The first match ended with record companies celebrating and a Brainerd single mother stunned with a $220,000 bill for illegal file sharing. Now both sides are gearing up for a rematch to begin today.
Although the recording industry maintains it is confident of a repeat victory, Jammie Thomas-Rasset has a new legal team and a new strategy that challenges all music copyrights, arguing that the songs belong to the artists, not the record companies.
The future of file-sharing, and possibly the music industry, may depend on what happens in the Minneapolis Federal Courthouse, room 15E.
In 2006, the Recording Industry Association of America (RIAA) accused Jammie Thomas, then 28, of illegally downloading and distributing 24 songs through Kazaa, a file-sharing network.
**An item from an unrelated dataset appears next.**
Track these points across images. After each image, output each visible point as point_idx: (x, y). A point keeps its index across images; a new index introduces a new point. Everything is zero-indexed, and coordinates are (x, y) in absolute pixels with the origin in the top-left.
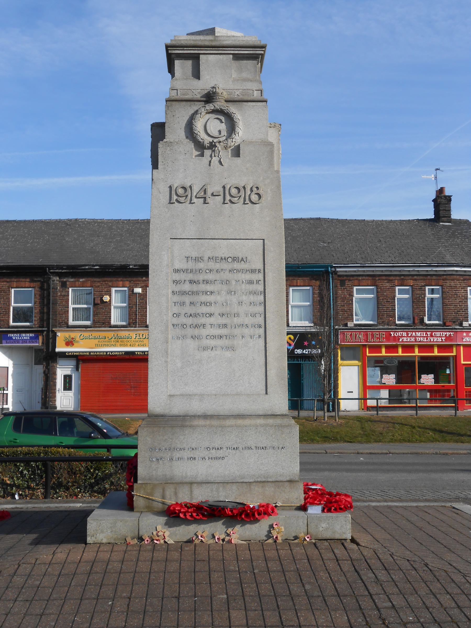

The record companies claimed she used Kazaa to download 1,700 songs.
Of more than 30,000 suits brought by the recording industry against file-sharers, Thomas-Rasset's is the only one to go to a jury trial.
Before her trial in 2007 she had a chance to settle for between $3,000 and $5,000, said Cara Duckworth, spokeswoman for the RIAA. She fought instead, denying that she had downloaded or distributed any music.
A federal jury in Duluth found the mother of two liable for copyright infringement and set damages at $9,250 per song or $220,000, more than six times the $36,000 a year she said she made working for the Mille Lacs Band of Ojibwe.
But months later, presiding Judge Michael Davis dismissed the verdict, saying he had erred when telling the jury that simply making songs available constituted infringement.